[Linear Algebra] 12. Change of basis

2022. 3. 12. 13:26Mathematics/Linear Algebra

Standard way to describe vector is using coordinates $\begin{bmatrix} x \\ y \end{bmatrix}$. each coordinate is scalar to stretches or squishes basis vectors, normally $\mathbf{\hat{i}}$ and $\mathbf{\hat{j}}$ which are standard basis vectors.

 

In this section, think about the idea of using different set of basis vectors.

 

Let's define new basis vectors $\mathbf{\vec{b_1}}$ and $\mathbf{\vec{b_2}}$ which are $\begin{bmatrix} v_1 \\ v_2 \end{bmatrix}$ and $\begin{bmatrix} w_1 \\ w_2 \end{bmatrix}$ described by standard perspective. But in new perspective, those vectors have coordinates $\begin{bmatrix} 1 \\ 0 \end{bmatrix}$ and $\begin{bmatrix} 0 \\ 1 \end{bmatrix}$.

 

Even though we are looking at same vectors, we use different vectors to describe them. Basis vectors are nothing more than tool to describe vectors.

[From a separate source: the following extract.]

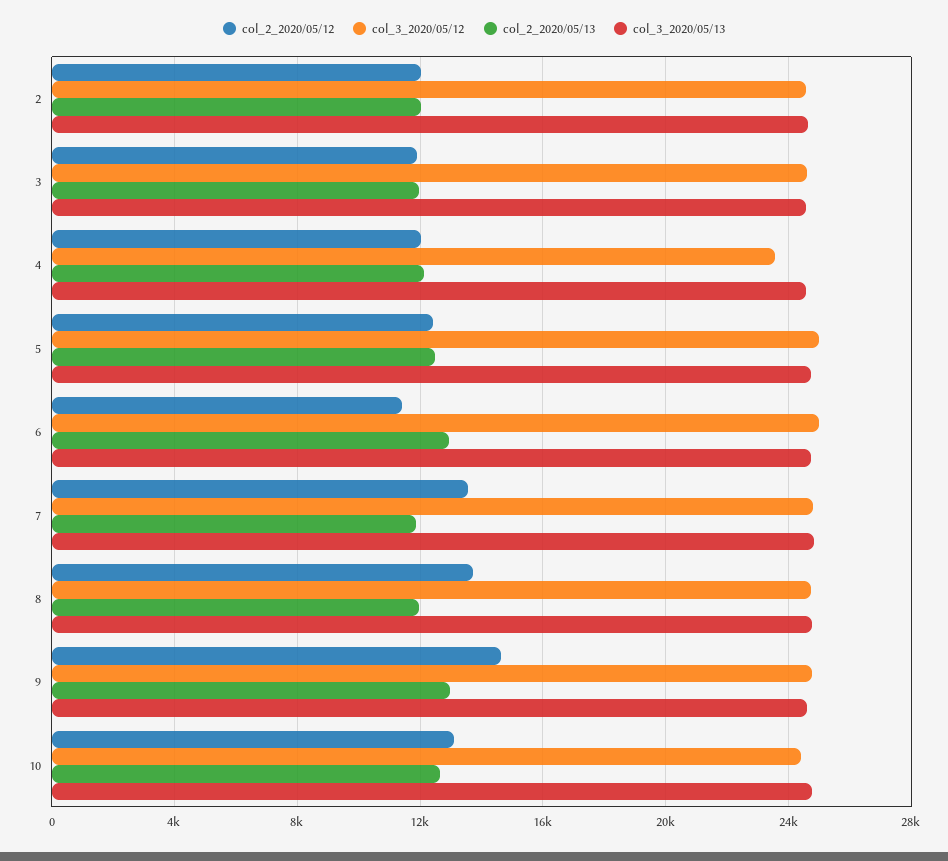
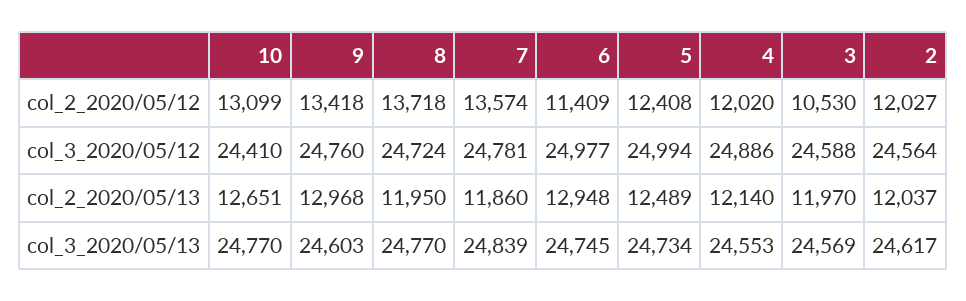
col_2_2020/05/12, 3: 12000 -> 10530
col_3_2020/05/12, 4: 23500 -> 24886
col_2_2020/05/12, 9: 14500 -> 13418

Translate between coordinates systems

new language $\rightarrow$ standard language
If new perspective describes a vector with coordinates $\begin{bmatrix} x \\ y \end{bmatrix}$, this vector is $x \mathbf{\vec{b_1}} + y \mathbf{\vec{b_2}}$. Because $\mathbf{\vec{b_1}}$ is $\begin{bmatrix} v_1 \\ v_2 \end{bmatrix}$ and $\mathbf{\vec{b_2}}$ is $\begin{bmatrix} w_1 \\ w_2 \end{bmatrix}$ in standard perspective, this vector is $(xv_1 + yw_1)\mathbf{\hat{i}} + (xv_2 + yw_2)\mathbf{\hat{j}}$. This process is matrix-vector multiplication:

$$
\begin{bmatrix}
v_1 & w_1 \\
v_2 & w_2 \\
\end{bmatrix}
\begin{bmatrix}
x \\ y
\end{bmatrix}
$$

Geometrically, this matrix translates standard grid into new grid.
$\longleftrightarrow$
Numerically, it translates a vector in new language to standard language.

 

standard language $\rightarrow$ new language
In this case, use inverse matrix:

$$
\begin{bmatrix}
v_1 & w_1 \\
v_2 & w_2 \\
\end{bmatrix}
\begin{bmatrix}
x_{new} \\ y_{new}
\end{bmatrix}
=
\begin{bmatrix}
x_{standard} \\ y_{standard}
\end{bmatrix}
\longleftrightarrow
\begin{bmatrix}
x_{new} \\ y_{new}
\end{bmatrix}
=
\begin{bmatrix}
v_1 & w_1 \\
v_2 & w_2 \\
\end{bmatrix}^{-1}
\begin{bmatrix}
x_{standard} \\ y_{standard}
\end{bmatrix}
$$

 

This is a way to translate the description of individual vectors back and forth between different languages.

Representing same transformation in both standard and new language

For example, $\begin{bmatrix} 0 & 1 \\ -1 & 0 \end{bmatrix}$ represents $90^{\circ}$ rotation of space. It means that where $\mathbf{\hat{i}}$ and $\mathbf{\hat{j}}$ land, not $\mathbf{\vec{b_1}}$ and $\mathbf{\vec{b_2}}$ land.

 

Common way to represent same transformation in new language: 0). start with vector written in new language. 1). translate it into standard language, 2). apply the transformation matrix, 3). apply inverse change of basis matrix to get into new language:

$$
\begin{bmatrix}
v_1 & w_1 \\
v_2 & w_2 \\
\end{bmatrix}^{-1}
\begin{bmatrix}
0 & 1 \\
-1 & 0 \\
\end{bmatrix}
\begin{bmatrix}
v_1 & w_1 \\
v_2 & w_2 \\
\end{bmatrix}
\begin{bmatrix}
x_{new} \\ y_{new}
\end{bmatrix}
$$

 

In general, expression like $V^{-1}AV$ suggests a mathematical empathy. 1). $A$ represents some transformation, and 2). $V^{-1}$ and $V$ represent the shift of perspective, And 3). $V^{-1}AV$ represents that same transformation in different language.